In one series, a couple and their son roll around on the bed, the parents alternating between attention to the child and each other. In another, Goldin shoots a woman on one bed, a man on another; he’s tenderly touching their child’s head. A sequence of the couple making love follows, with their child out of the picture. Goldin’s mothers are sexual beings, never just maternal. A nursing mother’s breast will also be an object in her husband’s mouth.

All children wonder about their parents’ devotion to each other and to themselves, and compete for their love. Freud said that it was the primal scene children longed to see, that sexual curiosity was the source for the desire to know. Everyone’s Garden of Eden. Any photographer is outside the scene, watching. But wanting to get inside the familial embrace, or, like a child, into its parents’ bed, Goldin is necessarily pitched outside the family’s frame, and as a result the collection carries a startling melancholy.

The many formal, austere portraits of Goldin’s friends add to that feeling. Often they are standing or sitting, darkness surrounding them. Like the photographer, they are solitary, and, looking at her solemnly, they could reflect her singular position. Set in the dark or against a blurry background, Goldin’s subjects feel as if they are cut from time, disconnected, not anywhere or in any place. Oddly, place seems unimportant here. Even the book’s numerous landscapes seem to represent just an outside to an inside, an impersonal, exterior world to an elusive interior one. Or maybe the pictures document a huge, gorgeous, alienating world.
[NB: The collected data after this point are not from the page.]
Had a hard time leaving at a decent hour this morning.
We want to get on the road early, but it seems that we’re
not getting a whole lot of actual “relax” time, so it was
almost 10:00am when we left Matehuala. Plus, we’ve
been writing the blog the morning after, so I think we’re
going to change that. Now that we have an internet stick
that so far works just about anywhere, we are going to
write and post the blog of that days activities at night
A section titled ‘‘Empty Rooms,’’ which lies at the center of the book, insists on what’s lost or gone. Goldin is traveling, staying in hotel rooms, visiting friends, returning home and leaving. There’s a portrait of a plumped pillow on a bed, rumpled sheets and two pillows that stand in for bodies that once lay there, a mirror that reflects light only on an ordinary bureau, golden paintings above a bed’s backboard, and all are stage sets for memory. Juxtaposed with those images are a photograph of Christian Schad’s painting of a masturbating woman, taken in Zurich, and a fire in Napoleon’s Elba fireplace. In a way, the two photographs disrupt the narrative flow, but then remind the viewer of other ways to be on your own, by having sex alone or by being an outcast or prisoner.
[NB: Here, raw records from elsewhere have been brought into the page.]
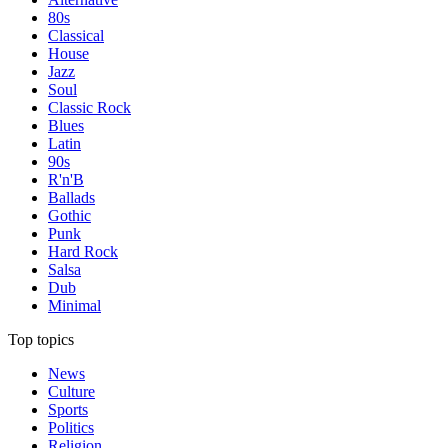
80s
Classical
House
Jazz
Soul
Classic Rock
Blues
Latin
90s
R'n'B
Ballads
Gothic
Punk
Hard Rock
Salsa
Dub
Minimal
Top topics
News
Culture
Sports
Politics
Religion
Hotel rooms usually mark transitoriness and freedom from daily life, but they’re haunted by the many bodies that have passed through. The photographs are also haunted by her absent friends, some of whom have died and some of whom are far away. Temporary stations themselves, the empty rooms emphasize the inadequate hold anyone has on life, how it all just goes, finally. So the collection ends with religion and death, which makes sense, since Goldin’s work is about how a life spans and spins, sometimes out of control. Fire, skulls and crossbones, skeletons in monks’ robes, votive candles blazing. The last image is a tombstone for a 14-year-old: ‘‘You Never Did Anything Wrong.’’ 

An earlier artist’s work comes to mind: Michelangelo Antonioni’s movie Blow-Up. In it, the photographer becomes a private detective. That transformation—and metaphor—influenced a generation of artmakers. Like Mr. Antonioni’s photographer, they wanted to enlarge the event, to get closer to the scene. Goldin investigates intimacy, her large-scale photographs even blow it up. Her work asks if an ineffable feeling or experience can be visualized, and, when it’s photographed, if it is available to others. Do we feel it, too? What do we see?

In these photographs, the artist/detective Goldin searches for secret, buried meanings, to find what is beneath the surface of a look that a photograph acknowledges but can’t explain. Here, mystery, enigma and sadness shadow the beauty of individuals, couples, children, rooms. Something’s missing, something’s wrong. Remember: the collection is called The Devil’s Playground. St. Augustine contended that evil was the absence of good, since God wouldn’t create or make evil. The Devil was absence, pure nothing. Maybe what’s not here, what’s left out or lost, is as significant as what is.